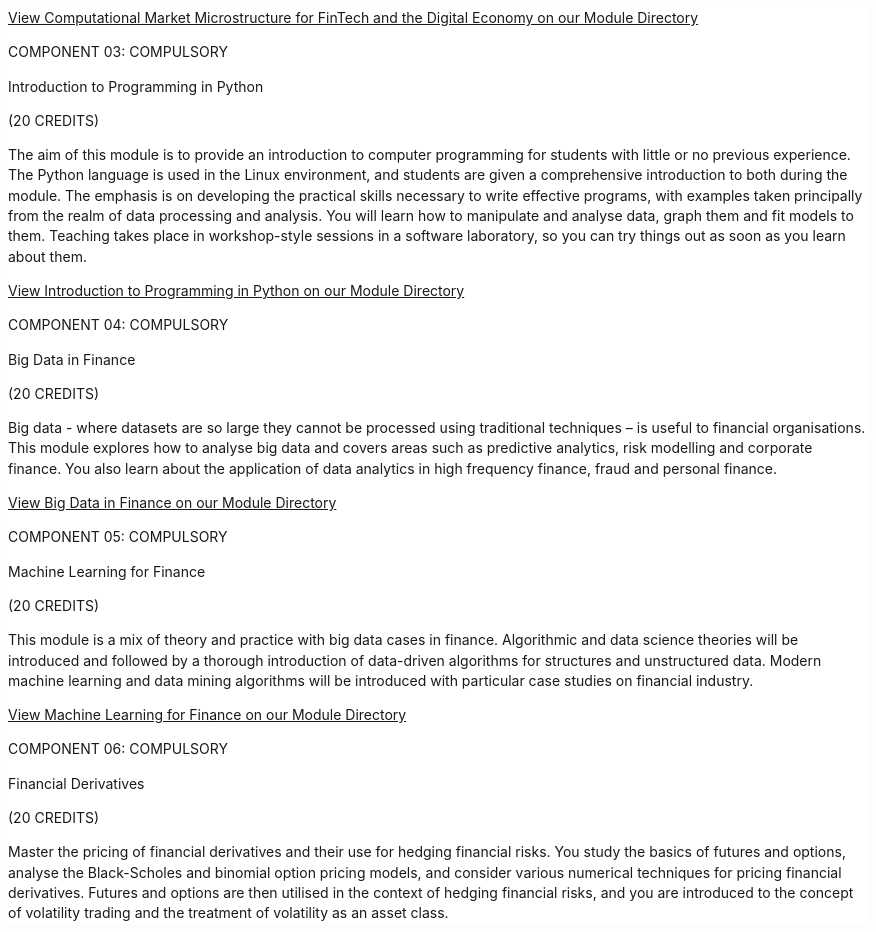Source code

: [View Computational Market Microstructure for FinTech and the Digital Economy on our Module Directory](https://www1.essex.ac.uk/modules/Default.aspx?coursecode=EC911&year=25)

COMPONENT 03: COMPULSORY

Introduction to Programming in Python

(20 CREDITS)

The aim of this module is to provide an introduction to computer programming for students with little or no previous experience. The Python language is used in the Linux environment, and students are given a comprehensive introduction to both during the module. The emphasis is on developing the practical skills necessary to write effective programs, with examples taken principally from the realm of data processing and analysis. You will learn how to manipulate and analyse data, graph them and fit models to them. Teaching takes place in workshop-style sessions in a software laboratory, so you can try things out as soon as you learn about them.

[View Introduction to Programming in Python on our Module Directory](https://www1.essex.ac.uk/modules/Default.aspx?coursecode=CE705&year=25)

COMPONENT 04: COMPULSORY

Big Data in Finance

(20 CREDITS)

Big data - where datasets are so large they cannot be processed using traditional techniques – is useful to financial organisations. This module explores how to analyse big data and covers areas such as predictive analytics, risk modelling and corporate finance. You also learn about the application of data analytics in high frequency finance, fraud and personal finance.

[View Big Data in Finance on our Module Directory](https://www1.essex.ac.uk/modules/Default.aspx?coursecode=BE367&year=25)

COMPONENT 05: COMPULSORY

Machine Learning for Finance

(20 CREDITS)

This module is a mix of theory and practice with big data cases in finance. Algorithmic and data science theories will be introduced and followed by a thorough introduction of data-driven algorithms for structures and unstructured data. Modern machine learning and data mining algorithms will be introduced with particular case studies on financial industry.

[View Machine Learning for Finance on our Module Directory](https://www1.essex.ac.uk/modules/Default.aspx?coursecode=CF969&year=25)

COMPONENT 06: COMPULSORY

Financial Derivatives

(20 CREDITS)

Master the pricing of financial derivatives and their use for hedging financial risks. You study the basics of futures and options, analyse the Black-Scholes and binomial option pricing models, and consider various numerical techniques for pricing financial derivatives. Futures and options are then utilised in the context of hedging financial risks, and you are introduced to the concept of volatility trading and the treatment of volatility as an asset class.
+ + + + + + +
Work to be completed:
Whenever the word "year" shows up in a line of the entries, copy that line.

Answer space:
: [View Computational Market Microstructure for FinTech and the Digital Economy on our Module Directory](https://www1.essex.ac.uk/modules/Default.aspx?coursecode=EC911&year=25)
[View Introduction to Programming in Python on our Module Directory](https://www1.essex.ac.uk/modules/Default.aspx?coursecode=CE705&year=25)
[View Big Data in Finance on our Module Directory](https://www1.essex.ac.uk/modules/Default.aspx?coursecode=BE367&year=25)
[View Machine Learning for Finance on our Module Directory](https://www1.essex.ac.uk/modules/Default.aspx?coursecode=CF969&year=25)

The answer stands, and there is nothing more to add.